##### Data listing #####

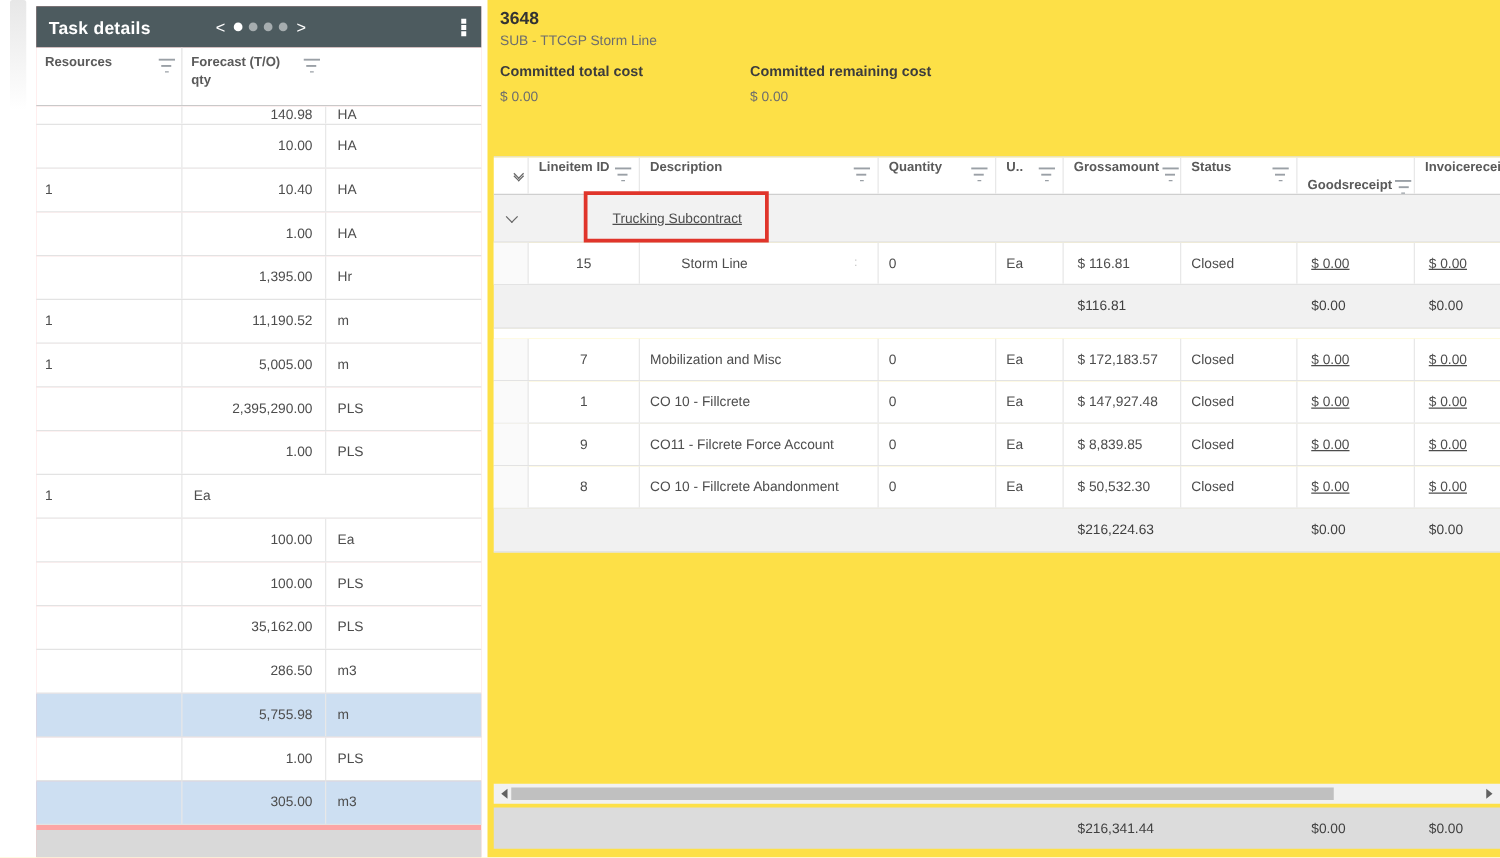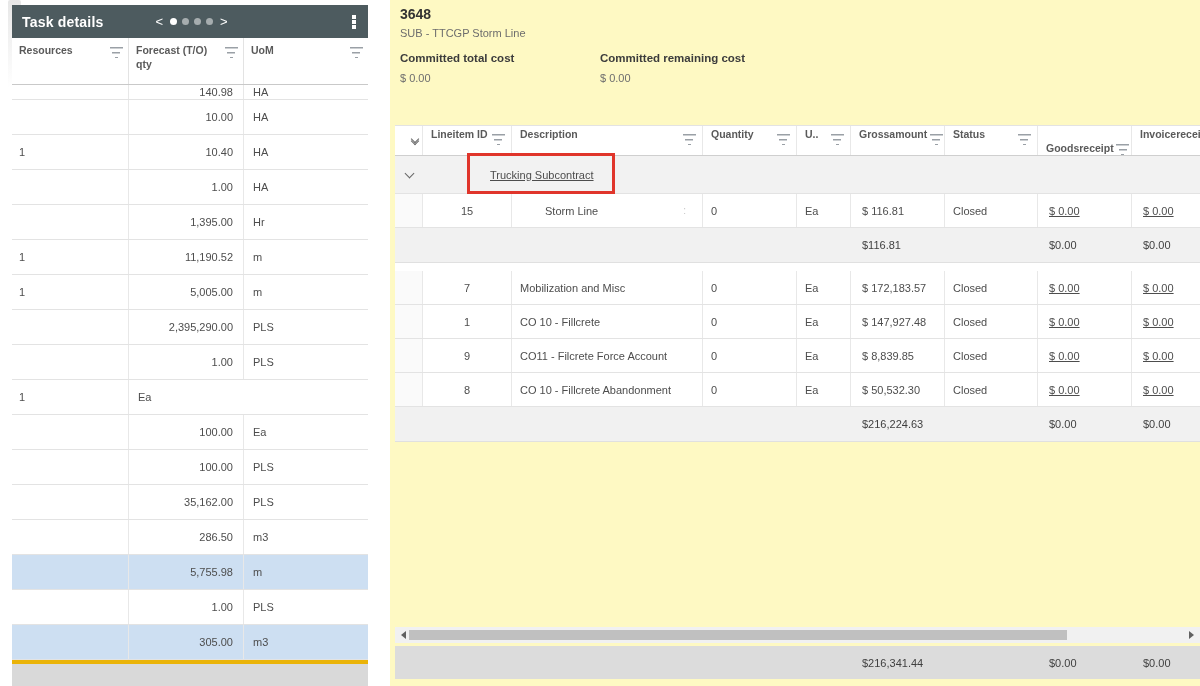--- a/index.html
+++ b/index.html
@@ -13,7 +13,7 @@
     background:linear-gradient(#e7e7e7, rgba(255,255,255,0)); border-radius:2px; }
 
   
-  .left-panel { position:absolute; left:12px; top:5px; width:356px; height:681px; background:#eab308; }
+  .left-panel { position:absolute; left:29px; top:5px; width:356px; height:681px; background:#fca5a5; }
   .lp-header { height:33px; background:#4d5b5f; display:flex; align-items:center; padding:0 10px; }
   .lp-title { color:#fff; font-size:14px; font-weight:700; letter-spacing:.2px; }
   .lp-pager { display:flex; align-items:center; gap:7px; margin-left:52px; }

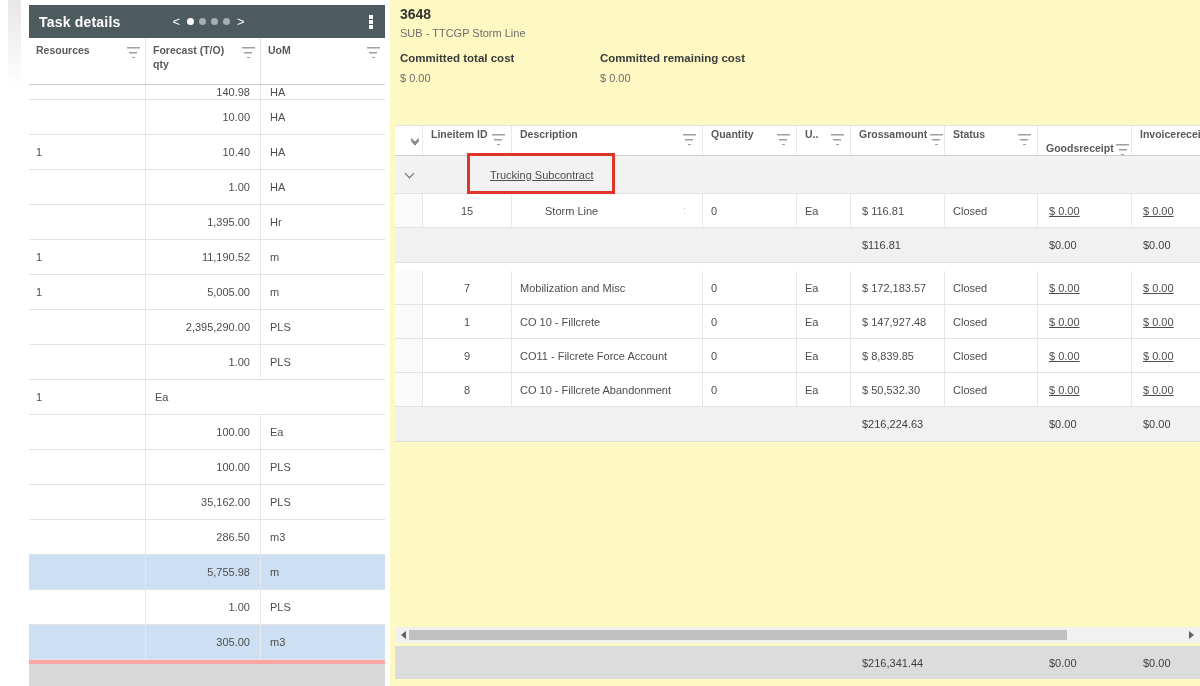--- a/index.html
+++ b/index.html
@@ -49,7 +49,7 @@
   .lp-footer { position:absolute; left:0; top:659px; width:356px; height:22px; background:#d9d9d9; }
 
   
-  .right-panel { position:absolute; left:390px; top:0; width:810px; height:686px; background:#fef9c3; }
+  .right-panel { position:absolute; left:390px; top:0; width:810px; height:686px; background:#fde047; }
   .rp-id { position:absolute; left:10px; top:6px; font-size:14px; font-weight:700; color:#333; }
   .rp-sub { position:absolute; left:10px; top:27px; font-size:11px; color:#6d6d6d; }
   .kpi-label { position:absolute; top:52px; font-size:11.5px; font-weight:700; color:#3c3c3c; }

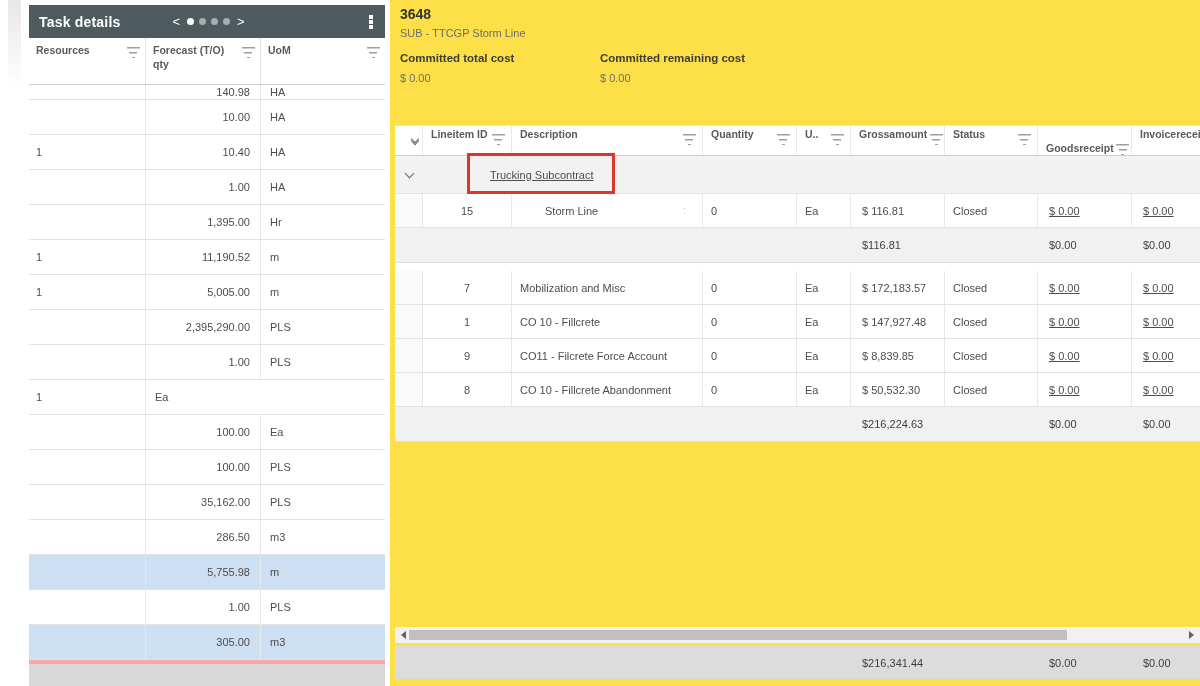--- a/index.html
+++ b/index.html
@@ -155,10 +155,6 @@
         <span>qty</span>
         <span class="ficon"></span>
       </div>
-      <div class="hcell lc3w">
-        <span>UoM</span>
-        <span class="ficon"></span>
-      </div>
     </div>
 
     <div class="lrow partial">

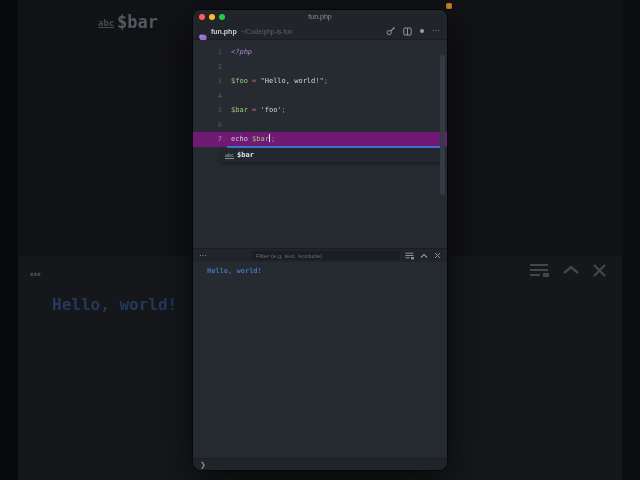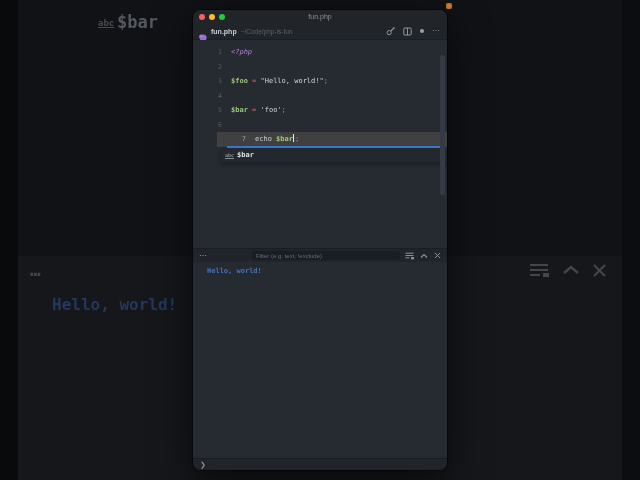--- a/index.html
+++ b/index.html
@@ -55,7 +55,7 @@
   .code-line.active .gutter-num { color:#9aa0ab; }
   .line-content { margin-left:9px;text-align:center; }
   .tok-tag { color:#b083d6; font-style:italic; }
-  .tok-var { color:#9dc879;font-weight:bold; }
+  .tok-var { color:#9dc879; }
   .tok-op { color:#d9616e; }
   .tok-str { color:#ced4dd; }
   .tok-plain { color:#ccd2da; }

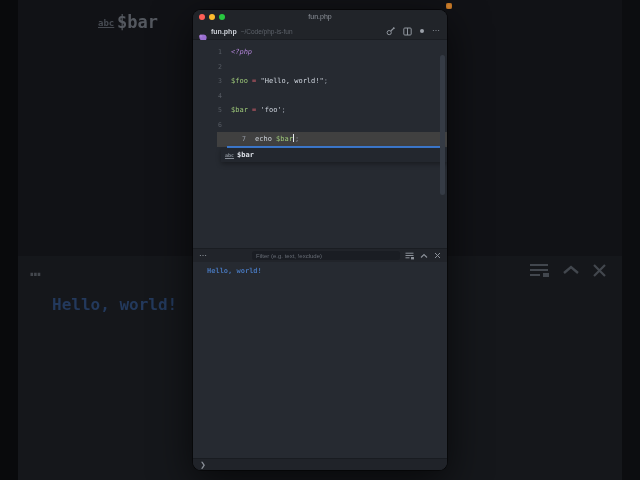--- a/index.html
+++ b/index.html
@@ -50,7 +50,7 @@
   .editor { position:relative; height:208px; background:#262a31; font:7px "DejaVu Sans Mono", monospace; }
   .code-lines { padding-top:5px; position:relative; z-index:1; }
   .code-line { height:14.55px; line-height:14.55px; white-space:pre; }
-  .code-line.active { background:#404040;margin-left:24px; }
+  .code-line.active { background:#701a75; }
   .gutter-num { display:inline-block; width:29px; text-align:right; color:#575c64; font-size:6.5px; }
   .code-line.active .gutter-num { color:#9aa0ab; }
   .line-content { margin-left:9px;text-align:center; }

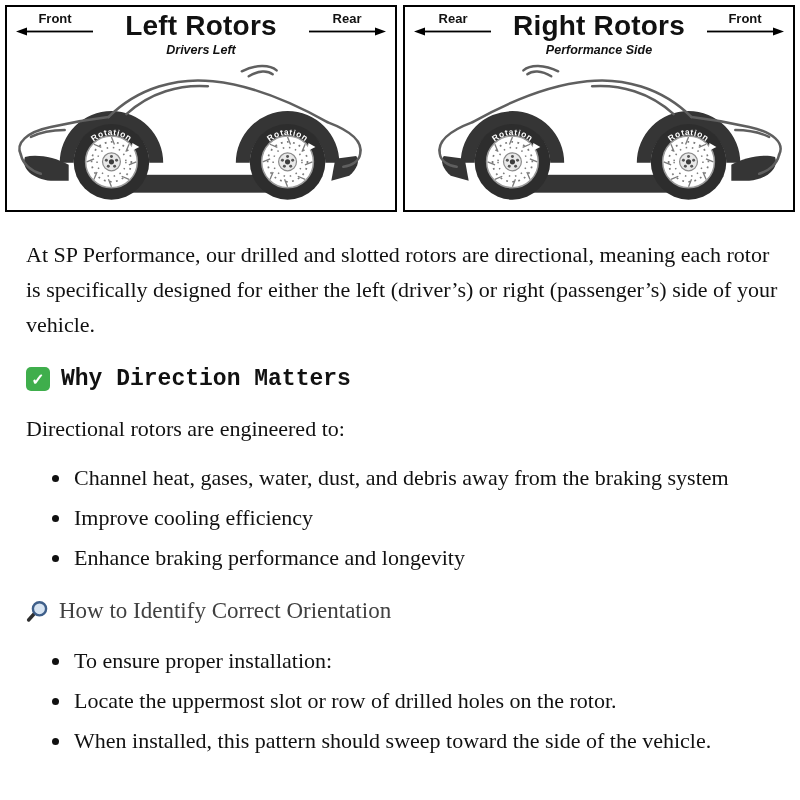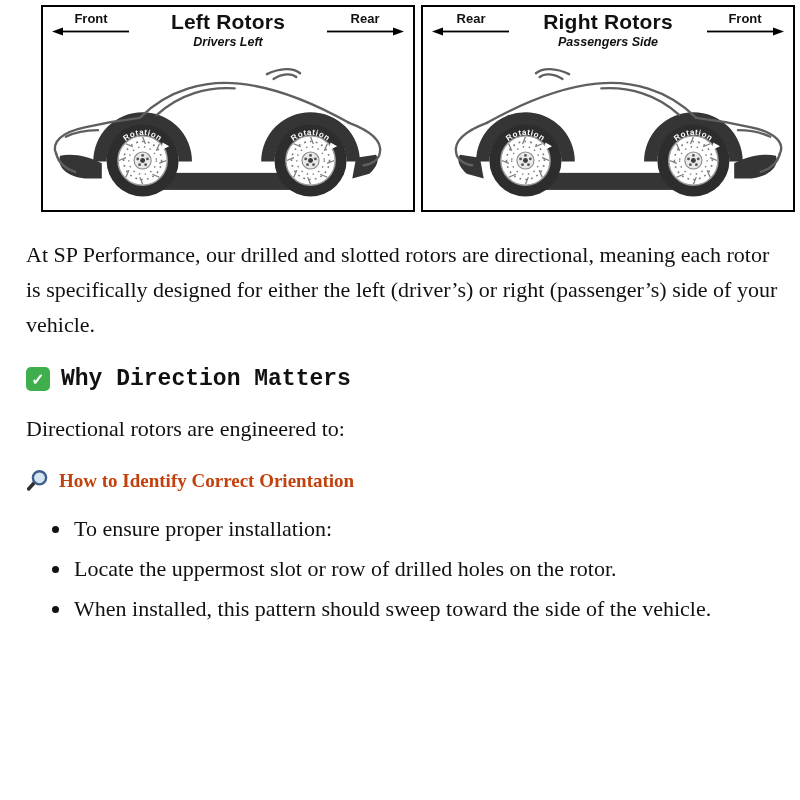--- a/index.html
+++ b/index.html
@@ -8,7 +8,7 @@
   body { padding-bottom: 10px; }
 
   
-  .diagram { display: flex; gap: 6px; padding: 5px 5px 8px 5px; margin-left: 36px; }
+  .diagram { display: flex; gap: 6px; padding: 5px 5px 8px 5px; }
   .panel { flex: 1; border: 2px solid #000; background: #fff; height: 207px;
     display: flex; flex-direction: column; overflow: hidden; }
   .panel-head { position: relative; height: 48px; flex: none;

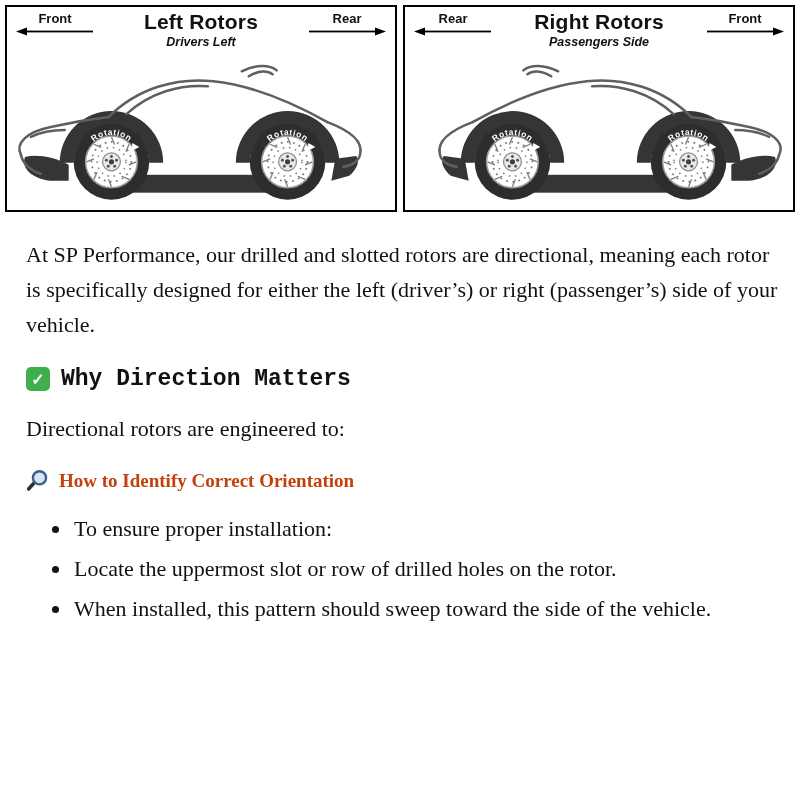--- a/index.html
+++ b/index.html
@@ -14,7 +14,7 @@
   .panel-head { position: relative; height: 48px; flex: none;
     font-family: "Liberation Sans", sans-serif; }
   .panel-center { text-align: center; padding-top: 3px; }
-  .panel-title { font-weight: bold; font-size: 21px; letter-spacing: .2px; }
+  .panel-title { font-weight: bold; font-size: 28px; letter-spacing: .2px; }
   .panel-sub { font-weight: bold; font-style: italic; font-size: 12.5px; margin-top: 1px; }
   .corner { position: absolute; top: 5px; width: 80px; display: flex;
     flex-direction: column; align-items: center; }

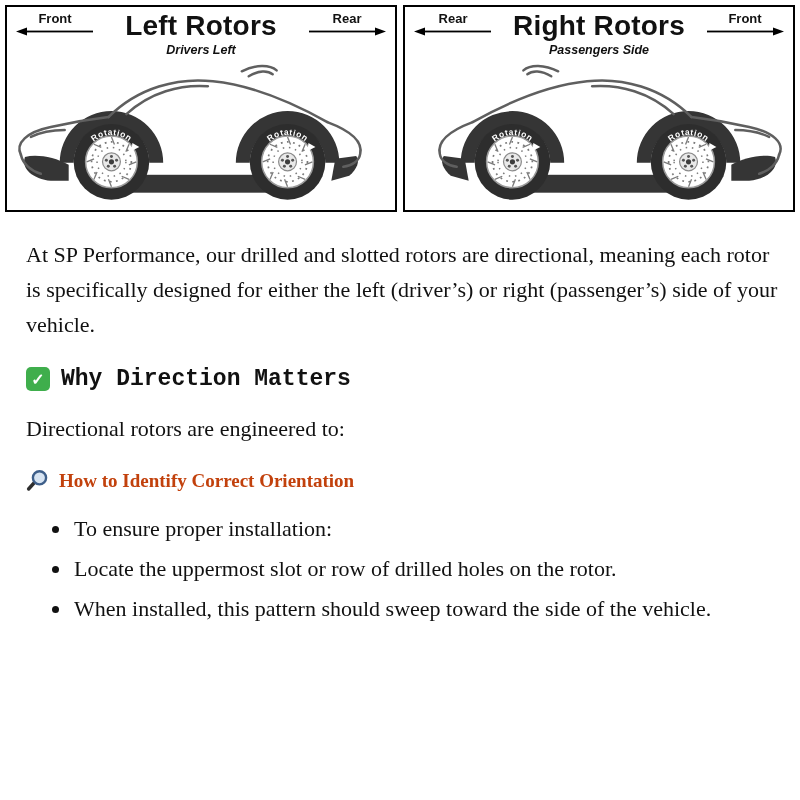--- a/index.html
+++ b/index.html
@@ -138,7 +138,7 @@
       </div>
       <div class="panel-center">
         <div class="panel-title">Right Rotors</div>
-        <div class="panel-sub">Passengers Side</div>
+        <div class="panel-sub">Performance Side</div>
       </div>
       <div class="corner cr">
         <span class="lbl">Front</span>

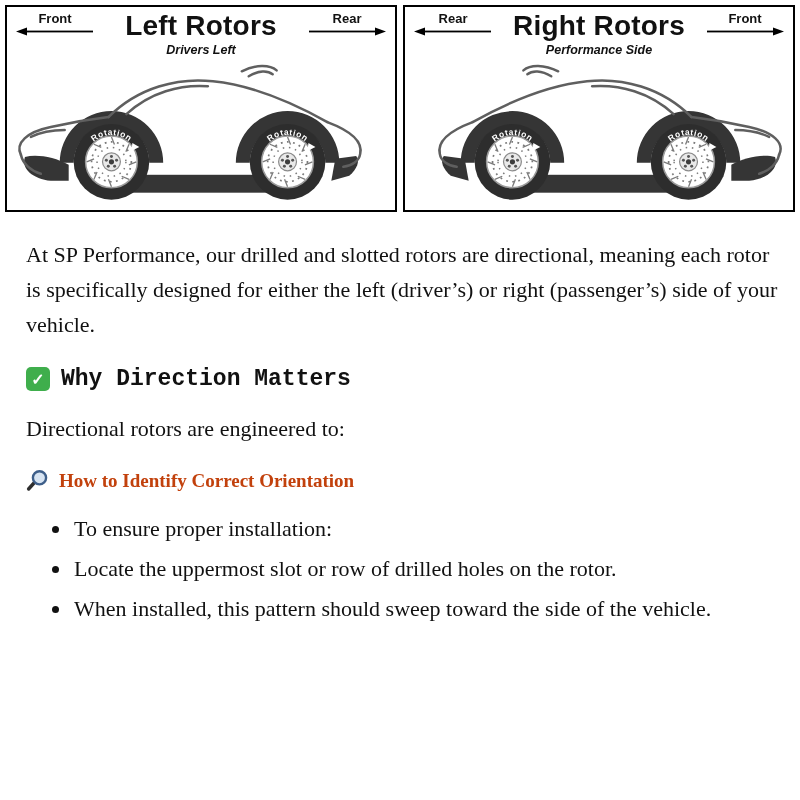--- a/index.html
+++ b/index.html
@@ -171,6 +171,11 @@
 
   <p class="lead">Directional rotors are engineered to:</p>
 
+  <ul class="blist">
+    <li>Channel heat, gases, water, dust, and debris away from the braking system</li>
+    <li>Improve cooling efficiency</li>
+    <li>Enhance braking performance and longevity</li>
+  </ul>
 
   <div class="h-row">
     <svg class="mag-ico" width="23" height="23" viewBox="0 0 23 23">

#####

Report the number of lines in the records above that include "items", leaving out any other words.

3